In child cases, however, it is not advisable to make this decision on behalf of the child. The Judge will want to ensure that the child has fully recovered. The Infant Settlement Hearing is therefore designed to protect the child’s interest and ensure that the compensation is appropriate in the circumstances.
Infant Settlement Hearings
The Infant Settlement Hearing will be heard by a Judge in his/her Chambers rather than in open Court and although it would be necessary for the child and litigation friend to be present the process is not as scary as it sounds. Your Solicitor will attend with you and will assist throughout the Hearing. Although it is possible for someone from the insurance company to attend this rarely happens and it will normally only be you, your child and your Solicitor who attend the Hearing.
Judges understand that the child and their litigation friend are likely to be nervous in attending Court as it is likely to be their first encounter with the Court system. In those circumstances they go out of their way to make everyone feel as comfortable and to make the whole process as painless as possible. The Judge will ask the child (or litigation friend depending on the child’s age) about their injuries and their recovery. If the Judge is satisfied that the child has fully recovered and that the offer is appropriate an Order will be made to settle the case.
Investment of damages
The Judge will then have options as to how to deal with the damages (money) agreed. The money cannot be paid over to the child until they reach 18 but the Judge can order the money to be paid into the Court Funds Office where it will accrue interest (albeit at a low rate) until the child reaches 18 when the money will be paid to the child. If your child’s money is paid into the Court Funds office is very important that you keep them informed of any changes in your child’s address so that the Court knows how to contact him/her when it is time to release the money.

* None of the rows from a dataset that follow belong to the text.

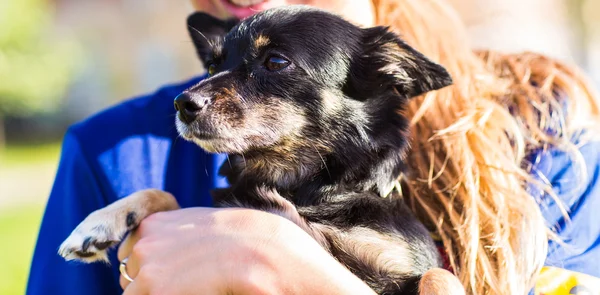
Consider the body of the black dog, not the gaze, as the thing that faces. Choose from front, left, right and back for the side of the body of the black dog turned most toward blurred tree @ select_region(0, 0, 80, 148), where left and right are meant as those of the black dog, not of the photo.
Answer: right

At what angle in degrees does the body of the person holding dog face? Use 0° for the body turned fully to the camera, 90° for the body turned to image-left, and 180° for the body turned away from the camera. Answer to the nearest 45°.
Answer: approximately 45°

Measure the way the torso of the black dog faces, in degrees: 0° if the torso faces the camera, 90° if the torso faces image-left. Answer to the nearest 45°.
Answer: approximately 45°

In some cases, however, the Judge may decide to order the money to be paid to the litigation friend to hold for the benefit of the child until he/she attains the age of 18 when the money must be handed over with any interest which has accrued in the meantime. This is often the preferable outcome as the person holding the money then has control over the rate of interest but the decision on how the money is to be paid will be made by the Judge alone. A Judge may decide to use this option if the money involved is low in value or if the child is nearly 18 at the time of the Court Hearing.